(Beginning of PROVIDED MATERIAL)

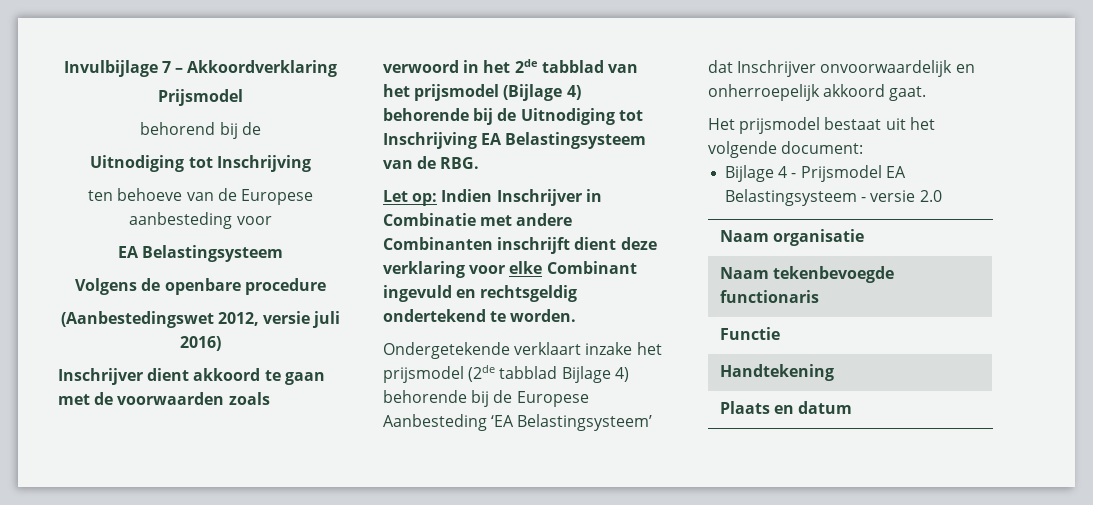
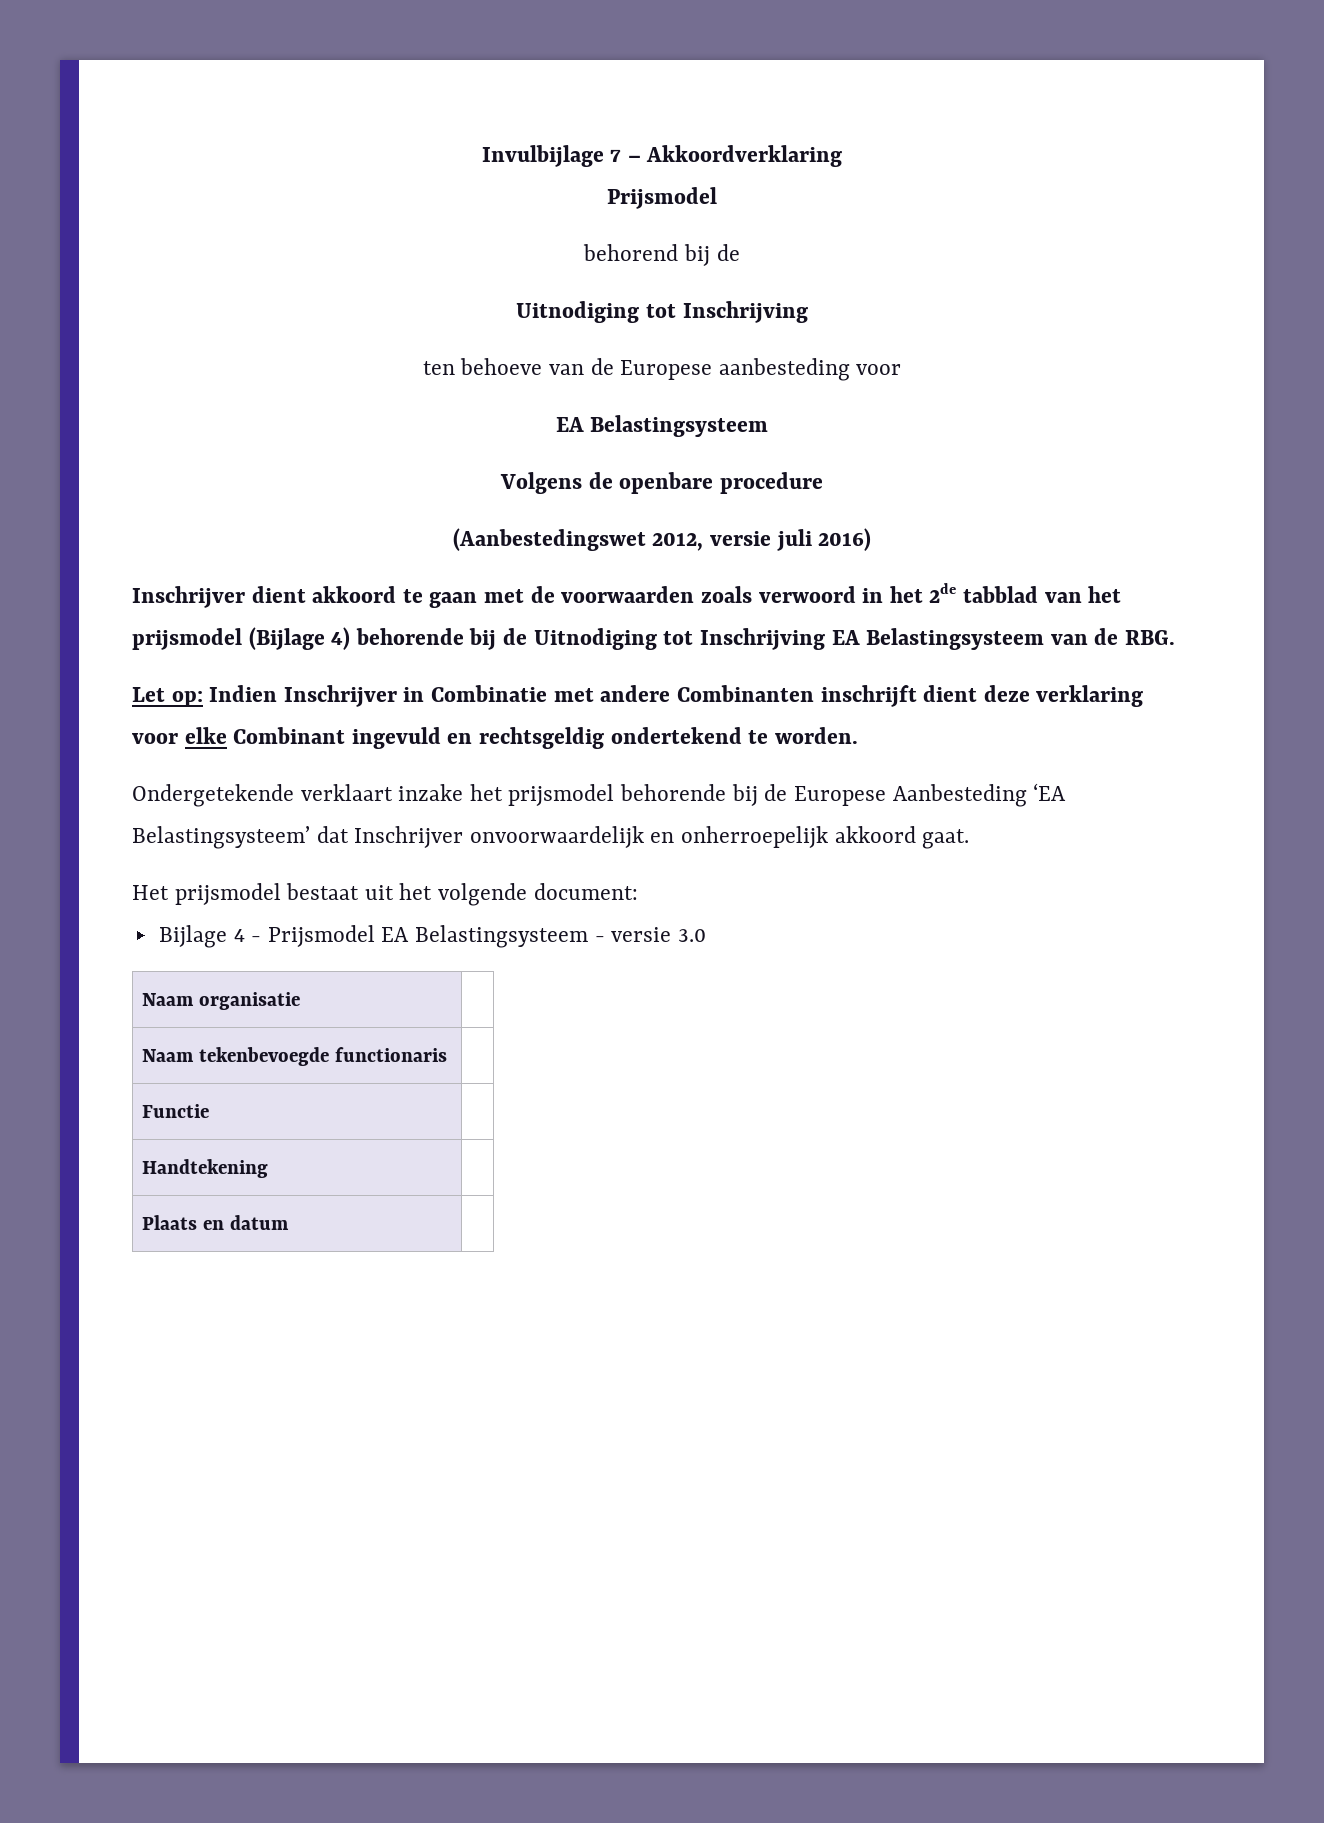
[468,365,629,383] (2de tabblad Bijlage 4) -> (615, 795) none
[919,190,942,202] 2.0 -> [677,929,706,942] 3.0

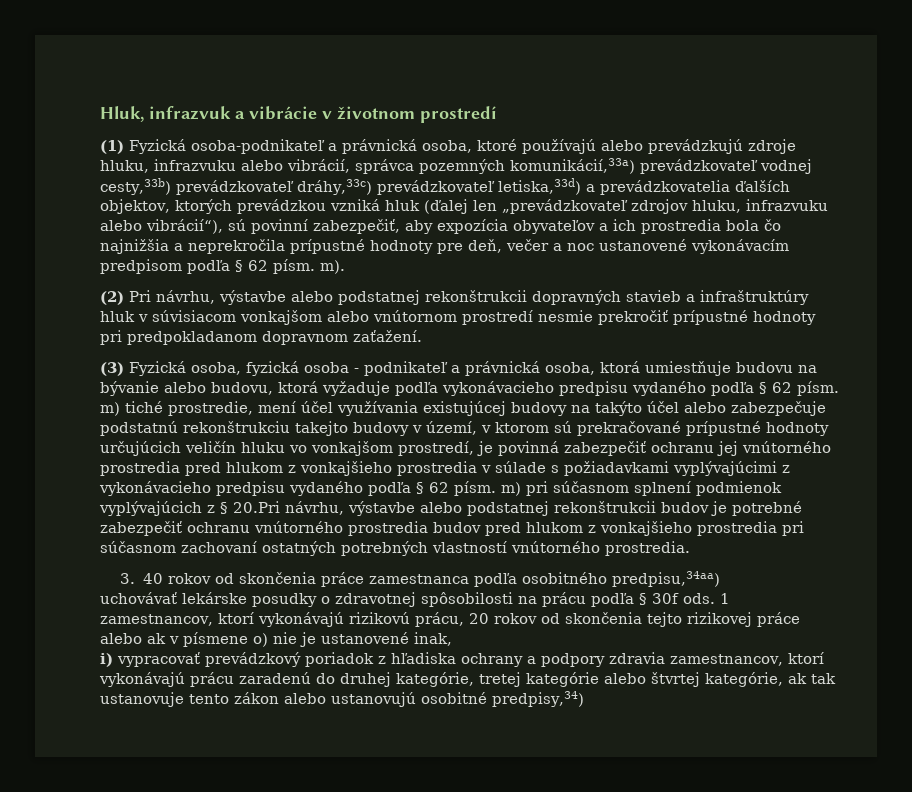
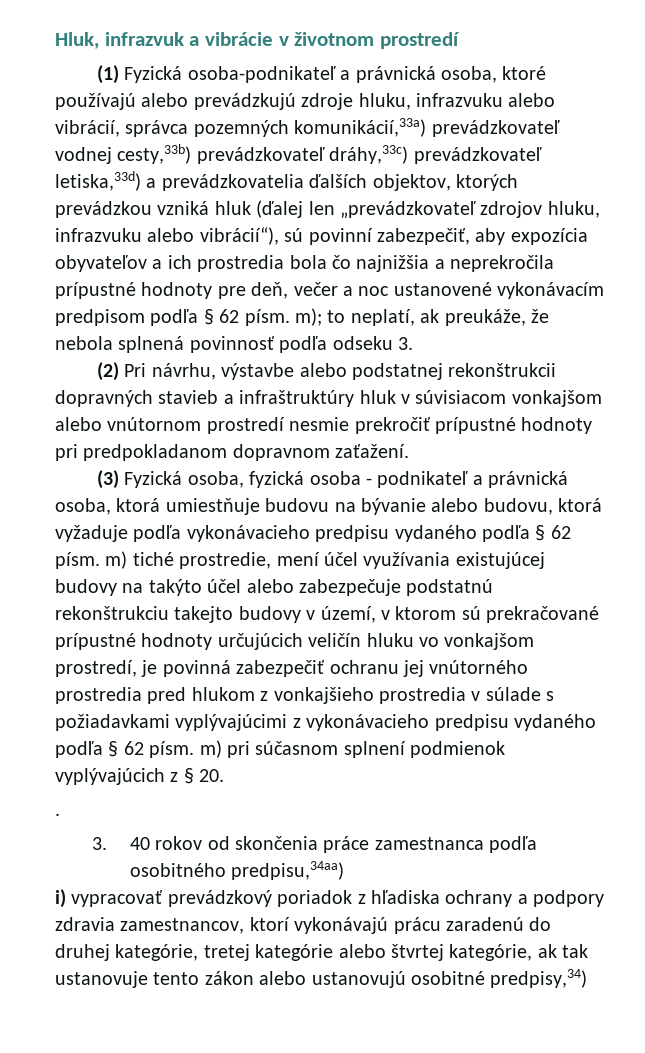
[320,260,345,274] m). -> [295,308,549,326] [55,336,413,353] m); to neplatí, ak preukáže, že nebola splnená povinnosť podľa odseku 3.
[233,501,802,516] [100,521,804,536] [100,541,690,556] 20.Pri návrhu, výstavbe alebo podstatnej rekonštrukcii budov je potrebné zabezpečiť ochranu vnútorného prostredia budov pred hlukom z vonkajšieho prostredia pri súčasnom zachovaní ostatných potrebných vlastností vnútorného prostredia. -> [199,769,225,782] [55,813,60,816] 20. // .
[100,592,730,607] [100,612,800,627] [100,632,452,647] // uchovávať lekárske posudky o zdravotnej spôsobilosti na prácu podľa § 30f ods. 1 zamestnancov, ktorí vykonávajú rizikovú prácu, 20 rokov od skončenia tejto rizikovej práce alebo ak v písmene o) nie je ustanovené inak, -> (345, 870) none

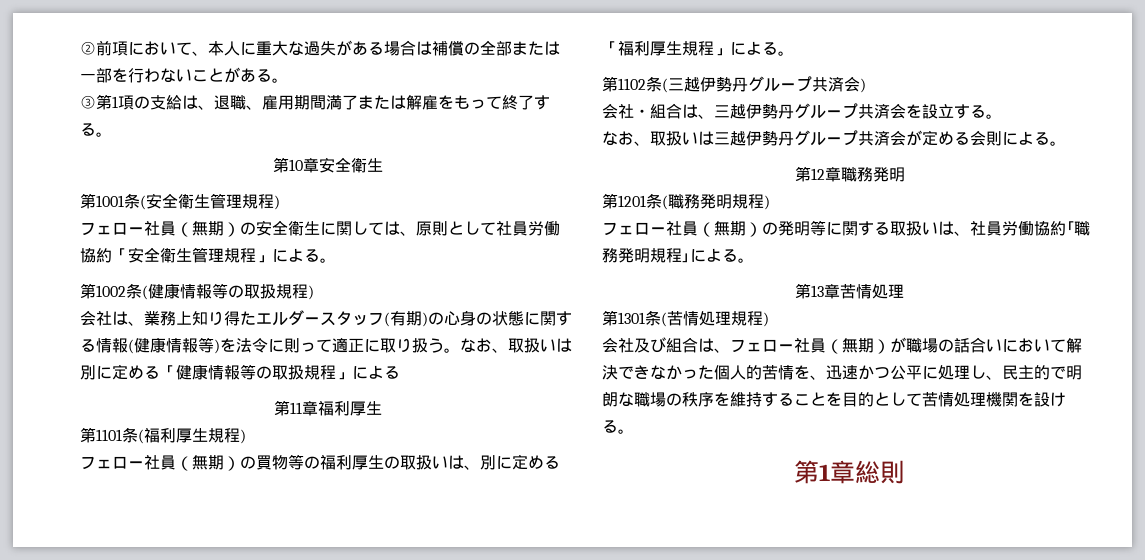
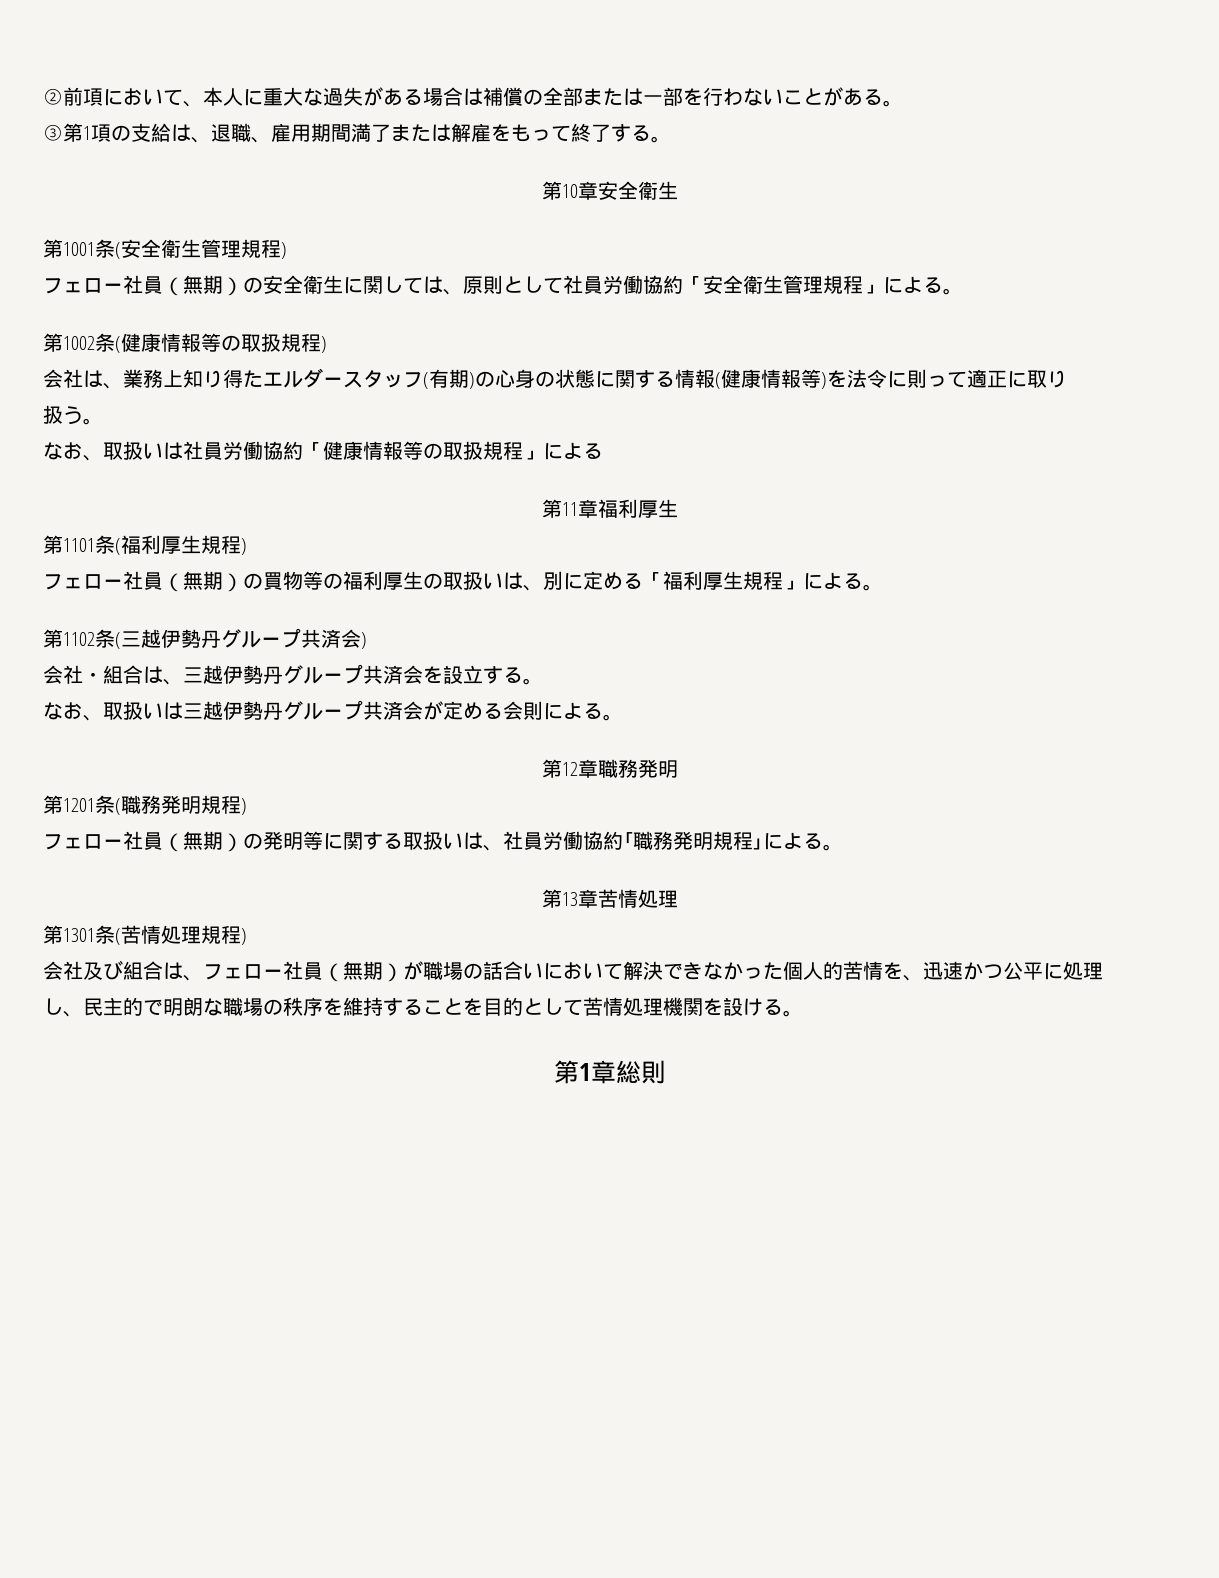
(412, 345) none -> (1067, 379) //
[460,338,572,353] [80,364,160,380] なお、取扱いは別に定める -> [43,441,303,461] // なお、取扱いは社員労働協約
(970, 372) none -> (1103, 971) //

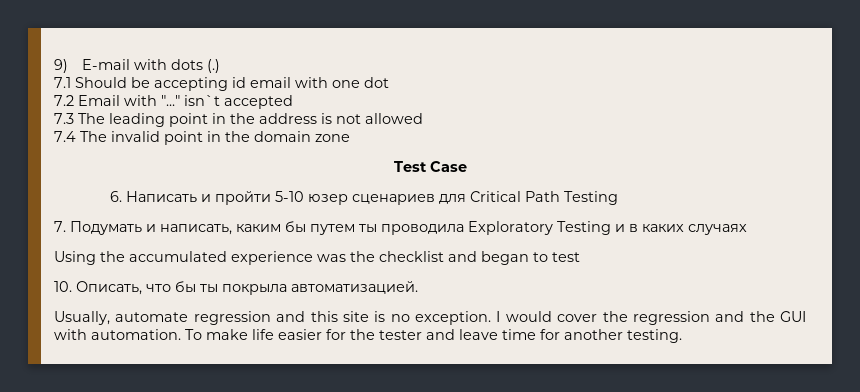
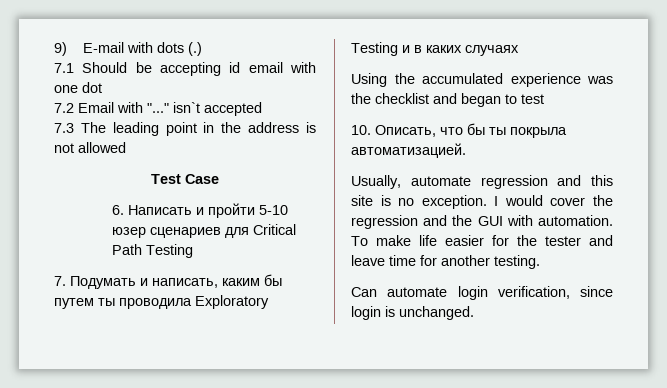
[54,131,350,145] // 7.4 The invalid point in the domain zone -> (126, 147) none
(682, 336) none -> [351,286,613,300] [351,306,474,320] // Can automate login verification, since login is unchanged.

(End of PROVIDED MATERIAL)

> **WORK REQUIRED**:
Copy out each line of the entries that holds "podľa".

> **EXERCISE ANSWER**:
[320,260,345,274] m). -> [295,308,549,326] [55,336,413,353] m); to neplatí, ak preukáže, že nebola splnená povinnosť podľa odseku 3.
[100,592,730,607] [100,612,800,627] [100,632,452,647] // uchovávať lekárske posudky o zdravotnej spôsobilosti na prácu podľa § 30f ods. 1 zamestnancov, ktorí vykonávajú rizikovú prácu, 20 rokov od skončenia tejto rizikovej práce alebo ak v písmene o) nie je ustanovené inak, -> (345, 870) none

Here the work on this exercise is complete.